Mexico’s leading presidential candidates genuflect before bankers

By Don Knowland
13 March 2018

On Friday, in what some commentators likened to a catwalk, the three major presidential candidates in Mexico’s 2018 election addressed the Association of Mexican Banks (AMB) convention in Acapulco, kowtowing to banking chieftains. The bankers expressed approval of the three in inverse order to their popularity in national polling.

Plainly the preferred candidate of Mexican finance, José Antonio Meade of the “Everyone for Mexico” coalition headed by the ruling Institutional Revolutionary Party (PRI), who trails in the polls at 20 percent, received the most applause.

Meade served as treasury/finance secretary under both the current president Enrique Peña Nieto as well as that of the previous president Felipe Calderón of the right-wing Party of National Action (PAN). Meade stressed his efforts over 20 years to work with the banks and “liberalize” the financial sector. Meade is in fact a neoliberal technocrat who in his governmental service has largely promoted macroeconomic “stability” and deregulation.

Second up and receiving the second most applause was Ricardo Anaya of the PAN, which has entered into an electoral coalition with the formerly center-“left” Party of the Democratic Revolution (PRD) along with the latter’s allied party, the Citizen’s Movement. Anaya stands at around 27 percent in the most recent polls.

Anaya claimed his coalition reflected “progressive, moderate and liberal” strands, as opposed to the “populist threat” of Andrés Manuel López Obrador (AMLO) and his Morena (Movement of National Regeneration) electoral coalition. Anaya assured the bankers he would not implement any significant changes to Mexico’s fiscal structure.

Stressing his “youth,” Anaya (contrasting his age of 39 with that of the 49-year old Meade and the 64-year old AMLO), promoted a more “modern” economy. This would involve a turn from manufacturing to a hi-tech “knowledge” economy, and development of clean energy over oil production.

Third to address the assembled bankers was López Obrador, who received the least applause from Mexico’s banking heads, but leads current polls with around 38 percent. Like Meade and Anaya, AMLO also paid obeisance to Mexico’s financial oligarchy.

López Obrador emphasized that his focus would be almost entirely on ending what he calls the country’s “greatest problem”—corruption—rather than changes to the economy.

He went out of his way to insist that under his administration the autonomy of the Bank of Mexico will be “completely” respected. In fact, the country requires a “strong bank,” he said. The banks should be “confident” that “we are not going to affect the banking sector at all,” he added.

AMLO stressed that the “property regime” in force likewise would not be altered. “We are not going to confiscate assets nor are we going to carry out expropriations or nationalizations,” he said. These assurances followed statements by his leading economic advisers over the last few weeks that AMLO strongly favors a “market economy.”
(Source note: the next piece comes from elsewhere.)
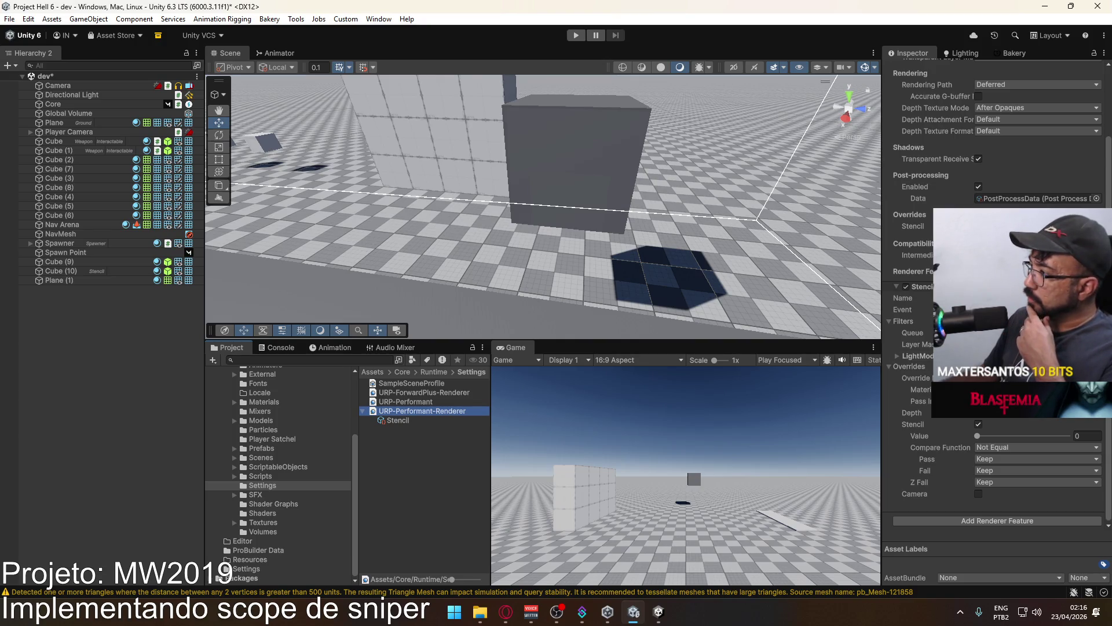
{"action": "left_click", "coordinate": [943, 331]}
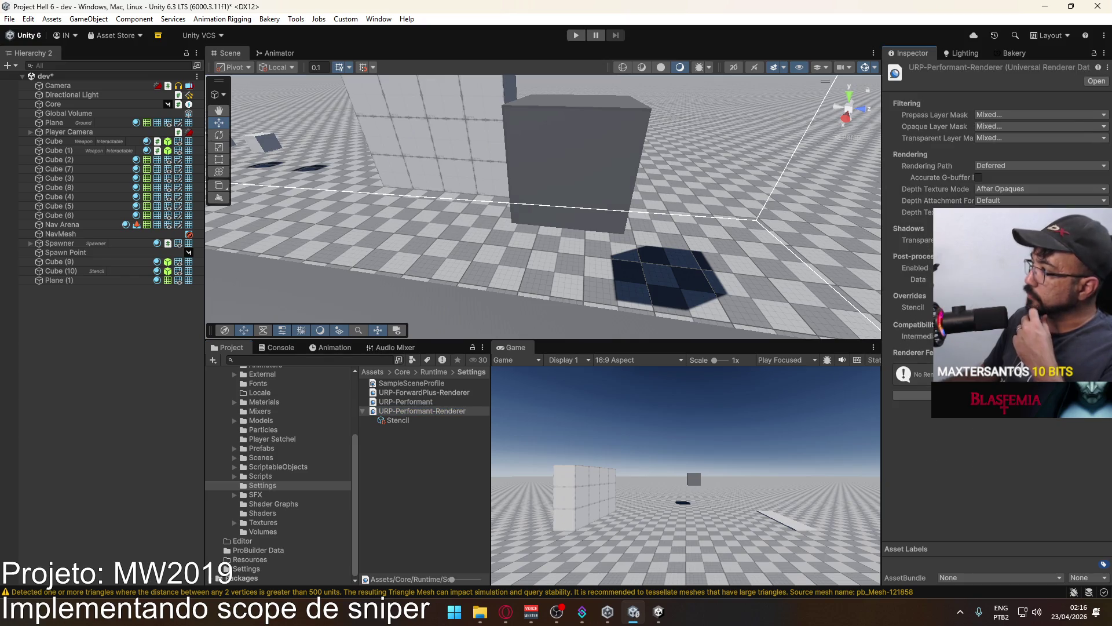
{"action": "left_click", "coordinate": [996, 138]}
The reforms AMLO said he would undertake in fact would be quite limited—increasing payments to elderly pensioners and the disabled, generating 400,000 new jobs, and minor spending on infrastructure, such as planting millions of trees. AMLO signaled that these reforms would not threaten stability—they would not be carried out until the middle of his government’s term, rather than from its inception.

Nor would these limited reforms be permitted to undermine fiscal stability. No taxes would be raised, and no additional public debt would be incurred to pay for them. Instead, funding would come from the ten percent of government spending AMLO estimates is lost to corruption.

AMLO remained mute when it came to his once vociferous attacks on Peña Nieto’s energy reforms, which reopened the oil and power industries to major involvement by foreign energy giants. He reiterated the recent assurances of his financial advisers that while energy contracts with investors would be reviewed, the overall program would not be unwound, which he had consistently threatened to do in the past.

AMLO also said little if anything about the pending renegotiation of NAFTA, the trade pact with the US and Canada that he has repeatedly attacked in the past as unfair to certain layers of Mexican business and small farmers.

AMLO’s assurances to Mexico’s bankers last week follow his meetings over the last few months with executives of major international banks such Citigroup Inc. and JPMorgan Chase & Co.

Executives attending the AMB’s convention signaled that they are ready to work with whoever wins July’s presidential election, including López Obrador.

AMB president Marcos Martínez said that the “bank’s commitment is with Mexico, regardless of who governs and what their proposals are.” “I am not worried about the arrival of a left or right-wing party,” added Ernesto Torres Cantú, general director of Grupo Financiero Citibanamex. Carlos Rojo, vice president of ABM and general director of Grupo Financiero Interacciones SA, the bank controlled by Mexican billionaire Carlos Hank Rhon, insisted that the arrival of a new government is not a sign of “alert or concern,” as long as it maintained a free market, just as AMLO has promised to do.

Such sentiments follow on others expressed by bankers over the past year. In March, 2017, the former president of the ABM and director of Mexico’s BBVA Bancomer, Luis Robles Miaja, also insisted that López Obrador did not represent a risk for the country or its bankers. In June of last year, Spanish bank giant Santander said AMLO would be no worse than Brazilian president Luiz Inacio Lula da Silva, that is, no threat to investors and banks.

Thus, while bankers would prefer Meade or Anaya to López Obrador, they do not see him as any significant threat. They also hope to calm markets in advance in the event the latter wins, as appears likely at this time.

Nevertheless, a win by AMLO could send the Mexican peso, which already has seen marked volatility under Peña Nieto, plunging, and investors heading for the exits. Foreign investors may well see his presidency as creating more uncertainty as to energy reform, and undermining the chances for the survival of NAFTA, which has become a key prop of the Mexican economy.

And while AMLO’s left populism, which he is busy watering down, is a fraud, there is concern amongst ruling strata that his victory could arouse expectations on the part of the Mexican masses to a point he could not contain.

These concerns track absurd propaganda from US officials such as Secretary of State Rex Tillerson that a López Obrador government could prove to be a “threat” along the lines of that of the other major oil-producing country in Latin American, Venezuela.